Prompt 1>
In the hotdog thread, what toppings does mosesbotbol put on Sabrett's?
Prompt 2>
From the hotdog thread, output the passage that begins at the words "## Darrell (Aug" and stops after the words "(Jun 19, 2007)", with no changes.

# Found a good hotdog!



## Jeff (Jan 2, 2005)

Summertime - tis the season for grilling hotdogs.

Been searching for a while to find a good hotdog that dosn't leave me feeling ill afterwards. I've always suspected it was the meat quality and generous portion of preservatives that gives people that not so good feeling.

So one day while in my local grocery store I noticed a new brand of hotdogs. I read the ingrediants list and was very surprised to find no nitrites or other preservatives. And add to that, no hormones or antibiotics used. Whoohoo jackpot! 

I get home and fire up the bbq to try these suckers out. Let me tell you, these are the best tasting dogs I've ever had. Didn't feel ill afterwards and didn't have those nasty burps either (you guys know what I'm talking about). Only drawback is they are a tad on they pricey side making them a treat now and then.

Anyway, long story short..... these are some damn tasty hotdogs that leave out all the unhealthy junk.

Check them out here. 
Press Release


----------



## boonedoggle (Jun 23, 2006)

Jeff said:


> Summertime - tis the season for grilling hotdogs.
> 
> Been searching for a while to find a good hotdog that dosn't leave me feeling ill afterwards. I've always suspected it was the meat quality and generous portion of preservatives that gives people that not so good feeling.
> 
> ...


all those chemicals make them tasty! Besides, I like mine drowned in chili, when I want to treat myself! :dr


----------



## SmokeyJoe (Oct 3, 2006)

Sounds great... but like Boondoggle, I would just then add all the chemicals and unhealthy stuff anyway. Glad they worked out so well for you. :ss


----------



## Darrell (Aug 12, 2007)

I keep squeeze bottles of those chemicals on my kitchen table. They go great on EVERYTHING!

OK, on a serious note. I'm a big hot dog fan and it's nice to see some "natural" type dogs on the market. I'm sure it will make a lot of people very happy, I'll just keep eating the jasper's dogs though. They pop when you bite them and are great with chili, cheese, and onions. :tu


----------



## zipper (Jun 19, 2007)

Haven't had a hot dog in years. Anyone ever read Upton Sinclair?

Don't ask me why, but I can still take (and love) sausage, hamburger, chicken, lamb etc. etc. For some reason, hot dogs I just can't do. Maybe I should try these though


----------



## Corona Gigante-cl (Sep 8, 2005)

Thanks for the tip!


No Antibiotics EVER 
No Added Hormones EVER 
No Preservatives EVER 
No Nitrites EVER 
Always 100% Vegetarian Fed

Sounds good!


----------



## mosesbotbol (Sep 21, 2005)

Love Hotdogs! 

Sabrett’s with sauerkraut, onions, and mustard is truly sublime.


----------



## floydp (Jun 6, 2004)

Study material>
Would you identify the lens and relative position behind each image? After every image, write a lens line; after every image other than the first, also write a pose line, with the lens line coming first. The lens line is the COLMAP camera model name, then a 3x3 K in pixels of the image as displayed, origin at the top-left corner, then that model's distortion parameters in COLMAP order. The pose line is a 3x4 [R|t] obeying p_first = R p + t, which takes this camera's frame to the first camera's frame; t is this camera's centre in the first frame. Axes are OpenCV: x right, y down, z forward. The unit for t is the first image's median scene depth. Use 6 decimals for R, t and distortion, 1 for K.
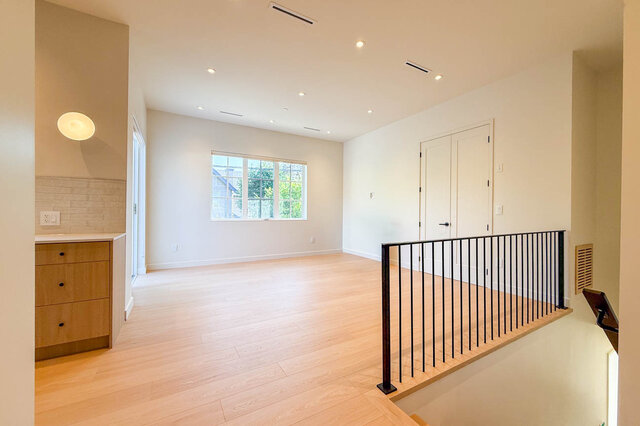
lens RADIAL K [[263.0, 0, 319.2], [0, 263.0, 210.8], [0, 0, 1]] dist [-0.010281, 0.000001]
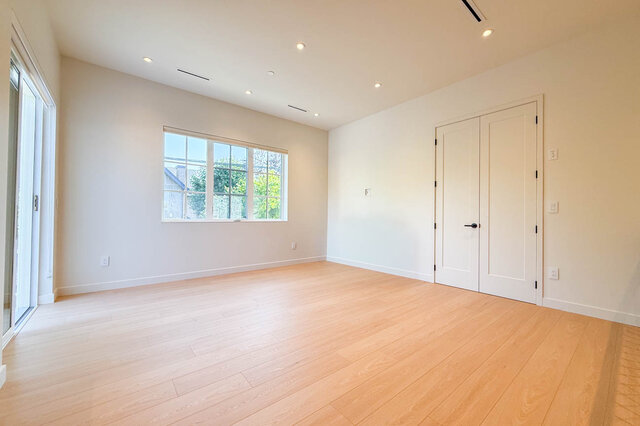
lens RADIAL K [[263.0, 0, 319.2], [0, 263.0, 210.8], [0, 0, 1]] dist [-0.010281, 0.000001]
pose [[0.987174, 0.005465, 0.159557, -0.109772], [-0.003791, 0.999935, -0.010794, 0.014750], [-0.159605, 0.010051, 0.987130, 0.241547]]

...

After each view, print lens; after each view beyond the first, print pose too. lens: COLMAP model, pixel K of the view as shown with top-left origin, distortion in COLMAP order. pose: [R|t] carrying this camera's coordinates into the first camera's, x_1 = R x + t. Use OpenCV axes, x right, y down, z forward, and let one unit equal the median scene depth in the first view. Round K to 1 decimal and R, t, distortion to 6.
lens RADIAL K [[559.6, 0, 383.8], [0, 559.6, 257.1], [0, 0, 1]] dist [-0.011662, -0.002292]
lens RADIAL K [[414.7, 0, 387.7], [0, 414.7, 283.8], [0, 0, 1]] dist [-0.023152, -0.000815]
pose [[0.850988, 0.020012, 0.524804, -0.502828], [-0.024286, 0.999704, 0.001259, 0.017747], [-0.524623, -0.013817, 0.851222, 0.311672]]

Task result 1>
Sauerkraut, onions, and mustard.

Task result 2>
## Darrell (Aug 12, 2007)

I keep squeeze bottles of those chemicals on my kitchen table. They go great on EVERYTHING!

OK, on a serious note. I'm a big hot dog fan and it's nice to see some "natural" type dogs on the market. I'm sure it will make a lot of people very happy, I'll just keep eating the jasper's dogs though. They pop when you bite them and are great with chili, cheese, and onions. :tu


----------



## zipper (Jun 19, 2007)